> _Work to be completed_
Collect every line below that contains the word "Stack".
Start of Block
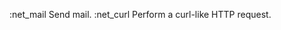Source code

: 

:net_mail                     Send mail.
:net_curl                     Perform a curl-like HTTP request.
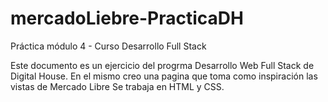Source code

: # mercadoLiebre-PracticaDH
Práctica módulo 4 - Curso Desarrollo Full Stack


Este documento es un ejercicio del progrma Desarrollo Web Full Stack de Digital House. En el mismo creo una pagina que toma como inspiración las vistas de Mercado Libre 
Se trabaja en HTML y CSS.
End of Block
> _Task solution_
Práctica módulo 4 - Curso Desarrollo Full Stack
Este documento es un ejercicio del progrma Desarrollo Web Full Stack de Digital House. En el mismo creo una pagina que toma como inspiración las vistas de Mercado Libre 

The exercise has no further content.